Input material>
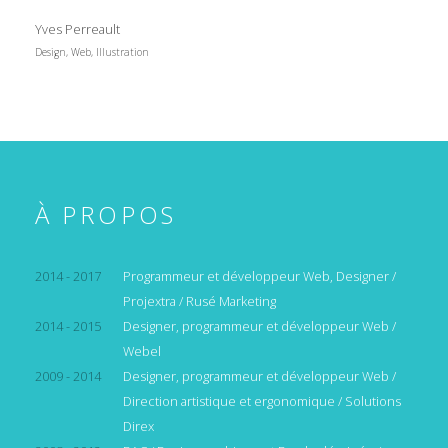
Yves Perreault
Design, Web, Illustration
À PROPOS
2014 - 2017
Programmeur et développeur Web, Designer /
Projextra / Rusé Marketing
2014 - 2015
Designer, programmeur et développeur Web /
Webel
2009 - 2014
Designer, programmeur et développeur Web /
Direction artistique et ergonomique / Solutions
Direx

What the task requires>
Every entry should be written out word for word, except for its pictures.

Written response>
Yves Perreault
Design, Web, Illustration
À PROPOS
2014 - 2017
Programmeur et développeur Web, Designer /
Projextra / Rusé Marketing
2014 - 2015
Designer, programmeur et développeur Web /
Webel
2009 - 2014
Designer, programmeur et développeur Web /
Direction artistique et ergonomique / Solutions
Direx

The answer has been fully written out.